Tichys Einblick
Die Falschen machen das Richtige falsch

Hauptsache dagegen

Ein Angestellter, der ALLE Ideen eines Kollegen torpediert, weil er diesen nicht mag, egal wie viel Schaden solche Kinderei der Firma zufügt, er würde entlassen werden. – So aber handeln Politiker, die ALLES ablehnen, was die verfemte Opposition vorschlägt.

imago images / Christian Spicker

Nach einem alten Witz (im Essay »Razzien, Deiche und der Bau der Chinesischen Mauer« streifen wir eine Variante davon, doch auch dort kosten wir sie zu wenig aus!) ließe sich über Sigmund Freuds Psychoanalyse der Witz machen: »It’s mostly one thing – or your mother.« – »[Das Problem] ist meistens das Eine – oder deine Mutter.«

Das Klischee jener divanzentrierten Zerlegung der Seele (nichts anderes bedeutet »Psycho-Analyse«) ist der Patient, der sich den Schmerz die Galle von Seele und Drüsen redet, während Analytiker oder Analytikerin sich den Bart kraulen und dem Patienten die Erlaubnis geben, alle Schuld bei der Mutter abzuladen. Manchmal beim Vater. Eher nicht zuerst bei sich selbst. Wer zahlt schon gute Österreichische Kronen (ab 1925 Schillinge und ab 1938 Pfund Sterling) um zu erfahren, dass seine Fortune seine eigene Schuld ist und er/sie sich ansonsten nicht so anstellen soll?

»speziell mit Ihnen als Person«

Ein Herr Dr. Luczak von der Regierungspartei CDU eröffnete am 14. Februar 2020 seine Rede im deutschen Bundestag so:

Herr Präsident! Meine sehr verehrten Damen und Herren! Herr Kollege Brandner, Sie haben gerade gefragt, weswegen wir Ihrem Antrag, was die abstrakte Normenkontrollklage gegen den Mietendeckel in Berlin anbelangt, nicht zugestimmt haben. Da kann ich Ihnen eine ganz klare Antwort geben: Weil wir mit Ihnen, mit Ihrer Fraktion und speziell mit Ihnen als Person überhaupt nichts zu tun haben wollen. Ganz egal, was Sie in diesem Hause vorschlagen werden, werden Sie nie die Unterstützung der CDU/CSU bekommen. (Dr. Jan-Marco Luczak, CDU/CSU, via bundestag.de (PDF))
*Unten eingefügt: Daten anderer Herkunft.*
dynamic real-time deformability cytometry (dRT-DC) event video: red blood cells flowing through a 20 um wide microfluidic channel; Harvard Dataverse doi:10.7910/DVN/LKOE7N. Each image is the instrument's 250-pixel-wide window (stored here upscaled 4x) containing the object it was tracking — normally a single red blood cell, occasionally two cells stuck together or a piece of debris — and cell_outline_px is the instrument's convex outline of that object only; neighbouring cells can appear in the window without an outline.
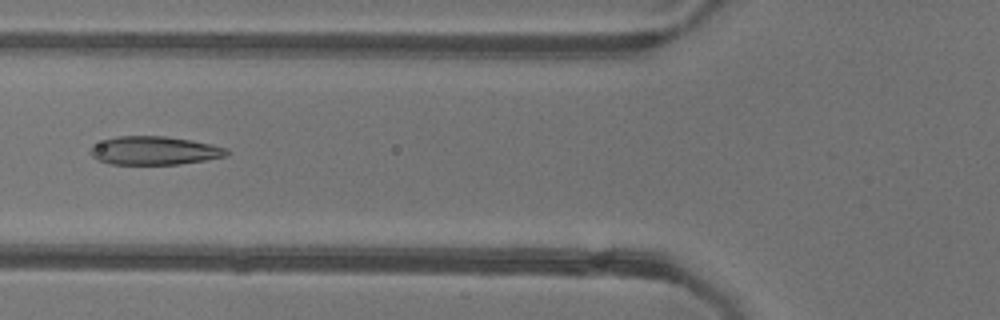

Das Protokoll notiert anschließenden »Beifall bei der CDU/CSU, der SPD, der LINKEN und dem BÜNDNIS 90/DIE GRÜNEN sowie bei Abgeordneten der FDP«.

Es ging um den sogenannten »Mietendeckel« und die Wiederaufnahme der entsprechenden Praxis der NSDAP durch die SED und heute durch SPD, Grüne und wieder die nun umfirmierte SED (mehr zu Ideen, welche heutige Sozialisten hundert Jahre später neu für sich »entdecken« siehe auch »Reichsarbeitsdienst und Tee auf der Terrasse«). Angeblich, in ihren Verlautbarungen sind auch CDU und FDP gegen die Wiederbelebung der NS-Idee »Mietenstopp«, doch wie ernst es ihnen damit wirklich ist, können wir anhand der Einleitung des Herrn Dr. Luczak einschätzen.

Ein Angestellter, der alles ablehnt was ein Kollege sagt, selbst wenn es klug ist, selbst wenn er dadurch der Firma schadet, er würde sofort gefeuert werden. Ein derart destruktives, hoch egoistisches Verhalten würde man keinem Angestellten einer privaten Firma durchgehen lassen, genau so aber handeln Politiker, die alles ablehnen, was die AfD vorschlägt.

Makulatur, um nicht »Fake News« zu sagen

Deutlicher könnte es die Mit-Merkel-vor-die-Klippen-Fraktion des Bundestages ja gar nicht ausdrücken: Wenn die AfD irgendetwas verlangt, werden die anderen Parteien nie dafür sein.

Konsequent: Wenn die AfD etwas verlangt, das für Deutschland gut ist, werden die anderen Parteien es ablehnen, selbst wenn sie in der Sache zustimmen könnten.

Deutschland im Namen von Moral und Ideologie einen Schaden zuzufügen – ist es das, wofür die Bürger die CDU gewählt haben?

Die alte Behauptung, man wolle die AfD »in der Sache entzaubern« (CDU, siehe fnp.de, 21.3.2016) beziehungsweise »stellen« (FDP, siehe n-tv.de, 1.2.2018), sind heute Makulatur, um nicht »Fake News« zu sagen.

Neutrale Beobachter erkennen schon länger dieses demokratieschädliche Verhalten von CDU & Co. – dass CDU & Co. es nicht nur so offen und zu großem Applaus der verschiedenen Merkel-Parteien zugeben, das ist ein unrühmlicher Meilenstein beim erneuten Niedergang demokratischer Sitten in Deutschland.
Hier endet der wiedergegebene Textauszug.